Calculates the pairwise p-epitope distances between all sequences in a character vector, using defined epitope sites for a given influenza subtype.
Usage
dist_pepi(
seqs,
subtype,
mode = "dominant",
harmonize_b_lineages = TRUE,
ambiguous_residues = "xX?"
)
Arguments
- seqs
Named character vector of amino acid sequences. Each string must be of equal length and represent a full-length HA protein sequence.
- subtype
Character. Influenza subtype or lineage. Currently allowed values are `"H1N1"`, `"A(H3N2)"`, `"B/Yamagata"`, `"B/Victoria`, and `"B/Presplit`. If `harmonize_b_lineages` is `TRUE` you can also specify just `B`.
- mode
Character. How to summarize the epitope-wise distances. Options: - `"dominant"`/`"max"`: return the maximum epitope distance (Gupta et al. 2006). - `"anderson"`: average of normalized distances (Anderson et al. 2018). - `"all"`/`"average"`/`"mean"`: mean over all epitope residues (Pan et al. 2010). - `"median"`: median of per-epitope distances. - `NULL` or empty string: returns the full vector of distances.
- harmonize_b_lineages
Logical.

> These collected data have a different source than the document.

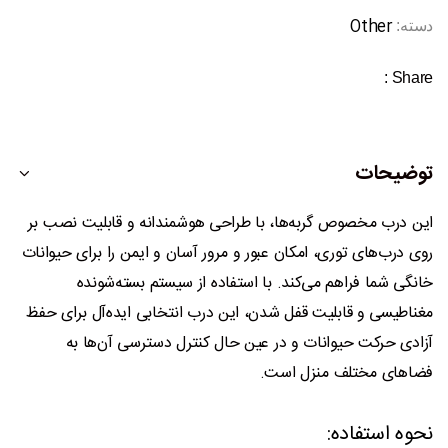
Other
دسته:
Share :
توضیحات
این درب مخصوص گربه‌ها، با طراحی هوشمندانه و قابلیت نصب بر
روی درب‌های توری، امکان عبور و مرور آسان و ایمن را برای حیوانات
خانگی شما فراهم می‌کند.
با استفاده از سیستم بسته‌شونده
مغناطیسی و قابلیت قفل شدن، این درب انتخابی ایده‌آل برای حفظ
آزادی حرکت حیوانات و در عین حال کنترل دسترسی آن‌ها به
فضاهای مختلف منزل است.
نحوه استفاده:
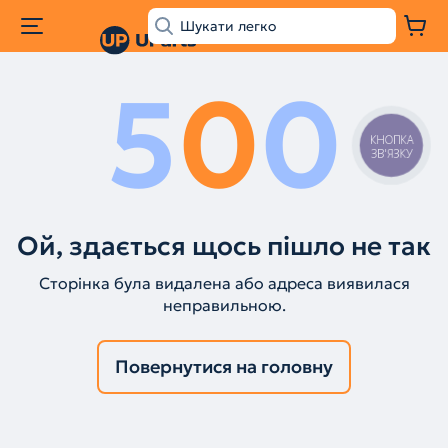
5
0
0
КНОПКА
ЗВ'ЯЗКУ
Ой, здається щось пішло не так
Сторінка була видалена або адреса виявилася
неправильною.
Повернутися на головну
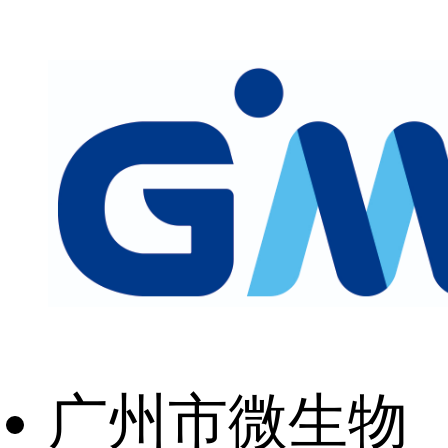
广州市微生物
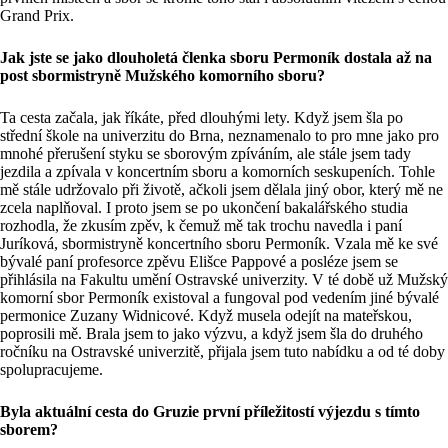
Grand Prix.
Jak jste se jako dlouholetá členka sboru Permoník dostala až na
post sbormistryně Mužského komorního sboru?
Ta cesta začala, jak říkáte, před dlouhými lety. Když jsem šla po
střední škole na univerzitu do Brna, neznamenalo to pro mne jako pro
mnohé přerušení styku se sborovým zpíváním, ale stále jsem tady
jezdila a zpívala v koncertním sboru a komorních seskupeních. Tohle
mě stále udržovalo při životě, ačkoli jsem dělala jiný obor, který mě ne
zcela naplňoval. I proto jsem se po ukončení bakalářského studia
rozhodla, že zkusím zpěv, k čemuž mě tak trochu navedla i paní
Juríková, sbormistryně koncertního sboru Permoník. Vzala mě ke své
bývalé paní profesorce zpěvu Elišce Pappové a posléze jsem se
přihlásila na Fakultu umění Ostravské univerzity. V té době už Mužský
komorní sbor Permoník existoval a fungoval pod vedením jiné bývalé
permonice Zuzany Widnicové. Když musela odejít na mateřskou,
poprosili mě. Brala jsem to jako výzvu, a když jsem šla do druhého
ročníku na Ostravské univerzitě, přijala jsem tuto nabídku a od té doby
spolupracujeme.
Byla aktuální cesta do Gruzie první příležitostí výjezdu s tímto
sborem?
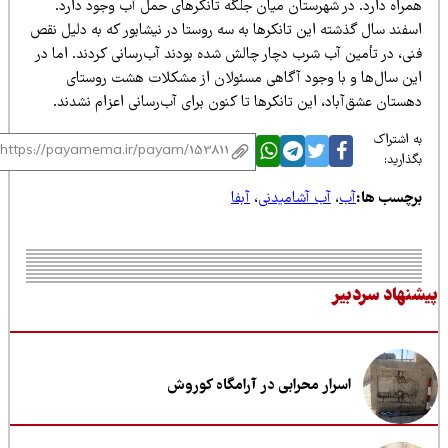
مراه دارد. در شهرستان میان جلگه تانکرهای حمل آب وجود دارد.
سفند سال گذشته این تانکرها به سه روستا در نیشابور که به دلیل نقص
نی، در تأمین آب شرب دچار چالش شده بودند آب‌رسانی کردند. اما در
ین سال‌ها و با وجود آگاهی مسئولان از مشکلات هشت روستای
ستان عشق‌آباد، این تانکرها تا کنون برای آب‌رسانی اعزام نشدند.
 اشتراک
ذارید:
رچسب ها:
آب
،
آب آشامیدنی
،
آبفا
نهاد سردبیر
اسرار محرابی در آرامگاه کوروش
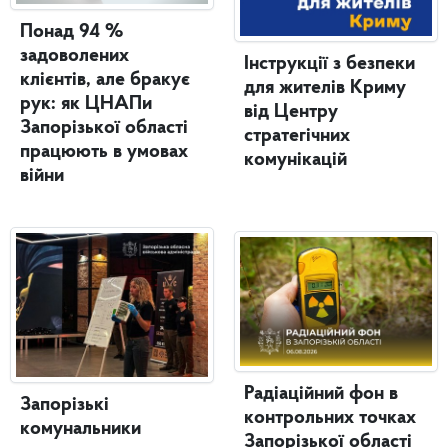
Понад 94 %
задоволених
Інструкції з безпеки
клієнтів, але бракує
для жителів Криму
рук: як ЦНАПи
від Центру
Запорізької області
стратегічних
працюють в умовах
комунікацій
війни
Радіаційний фон в
Запорізькі
контрольних точках
комунальники
Запорізької області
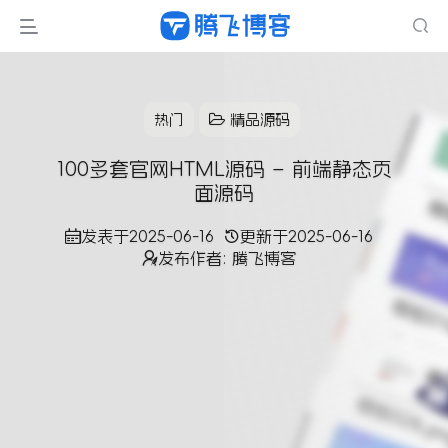
热门
精品源码
100多套官网HTML源码 – 前端静态页
面源码
发表于
2025-06-16
更新于
2025-06-16
发布作者:
腾飞博客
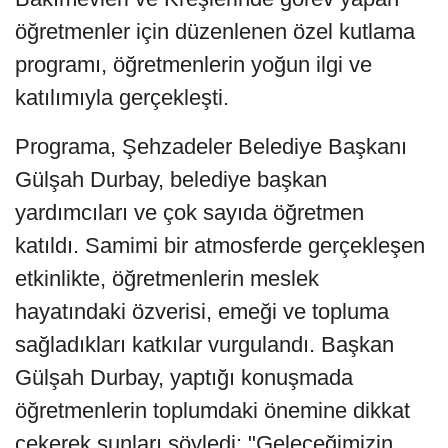
öğretmenler için düzenlenen özel kutlama
programı, öğretmenlerin yoğun ilgi ve
katılımıyla gerçekleşti.
Programa, Şehzadeler Belediye Başkanı
Gülşah Durbay, belediye başkan
yardımcıları ve çok sayıda öğretmen
katıldı. Samimi bir atmosferde gerçekleşen
etkinlikte, öğretmenlerin meslek
hayatındaki özverisi, emeği ve topluma
sağladıkları katkılar vurgulandı. Başkan
Gülşah Durbay, yaptığı konuşmada
öğretmenlerin toplumdaki önemine dikkat
çekerek şunları söyledi: "Geleceğimizin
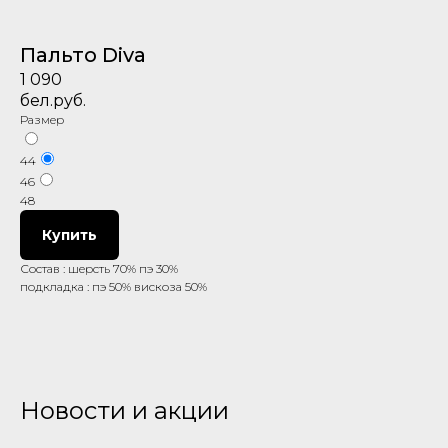
Пальто Diva
1 090
бел.руб.
Размер
44
46
48
Купить
Состав : шерсть 70% пэ 30%
подкладка : пэ 50% вискоза 50%
Новости и акции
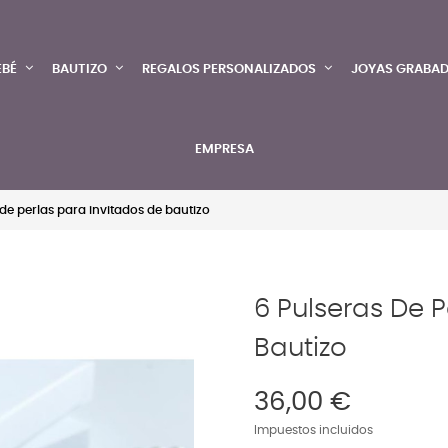
EBÉ
BAUTIZO
REGALOS PERSONALIZADOS
JOYAS GRABA
EMPRESA
de perlas para invitados de bautizo
6 Pulseras De P
Bautizo
36,00 €
Impuestos incluidos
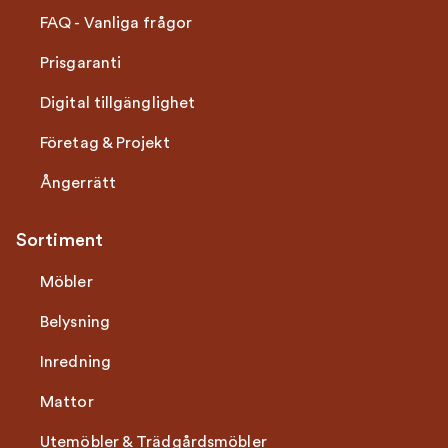
FAQ - Vanliga frågor
Prisgaranti
Digital tillgänglighet
Företag & Projekt
Ångerrätt
Sortiment
Möbler
Belysning
Inredning
Mattor
Utemöbler & Trädgårdsmöbler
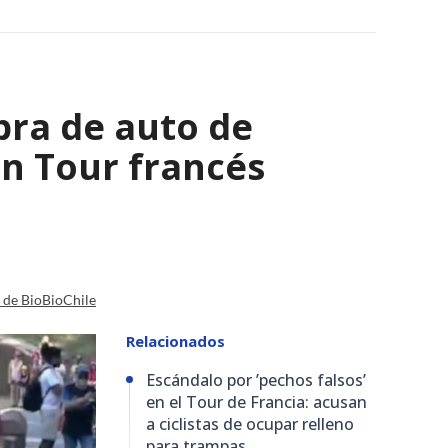
bra de auto de
 en Tour francés
a de BioBioChile
Relacionados
Escándalo por ’pechos falsos’
en el Tour de Francia: acusan
a ciclistas de ocupar relleno
para trampas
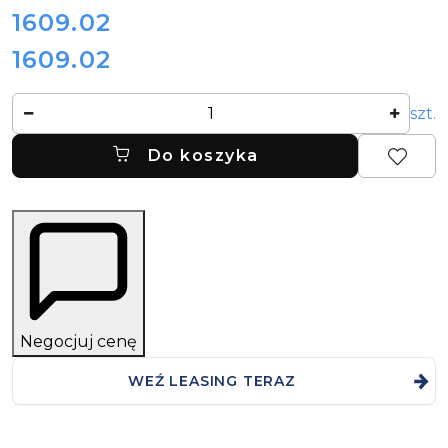
cena:
1609.02
1609.02
Cena:
Ilość
szt.
Do koszyka
Negocjuj cenę
WEŹ LEASING TERAZ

If `TRUE`, harmonizes B lineages using a unified epitope definition. Defaults to `TRUE`.
- ambiguous_residues
Character vector. Residue symbols to exclude from comparison (e.g. `"xX?"`, the default).
Value
A symmetric numeric matrix of p-epitope distances with sequence names as row and column names.
Details
The function computes the lower triangle of a distance matrix using the `pepitope()` function, then mirrors it to fill the full matrix. Ambiguous residues are removed from each pairwise comparison before computing distance.